**What to work on:**
Where does the word "time" show up in the data? Please find each such line and copy it.

Data in this exercise: Begin

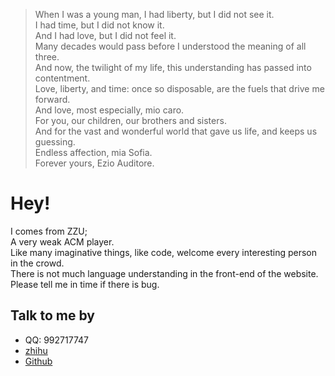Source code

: > When I was a young man, I had liberty, but I did not see it. <br>
I had time, but I did not know it. <br>
And I had love, but I did not feel it.<br>
Many decades would pass before I understood the meaning of all three. <br>
And now, the twilight of my life, this understanding has passed into contentment.<br>
Love, liberty, and time: once so disposable, are the fuels that drive me forward. <br>
And love, most especially, mio caro. <br>
For you, our children, our brothers and sisters. <br>
And for the vast and wonderful world that gave us life, and keeps us guessing.<br>
Endless affection, mia Sofia.<br>
Forever yours, Ezio Auditore.<br>


# Hey!

I comes from ZZU;<br>
A very weak ACM player.<br>
Like many imaginative things, like code, welcome every interesting person in the crowd.<br>
There is not much language understanding in the front-end of the website. Please tell me in time if there is bug.<br>

## Talk to me by 

* QQ: 992717747
* [zhihu](https://www.zhihu.com/people/guo-yao-89/activities)
* [Github](https://github.com/edgeOB)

Data in this exercise: End

**Response area:**
I had time, but I did not know it. <br>
Love, liberty, and time: once so disposable, are the fuels that drive me forward. <br>
There is not much language understanding in the front-end of the website. Please tell me in time if there is bug.<br>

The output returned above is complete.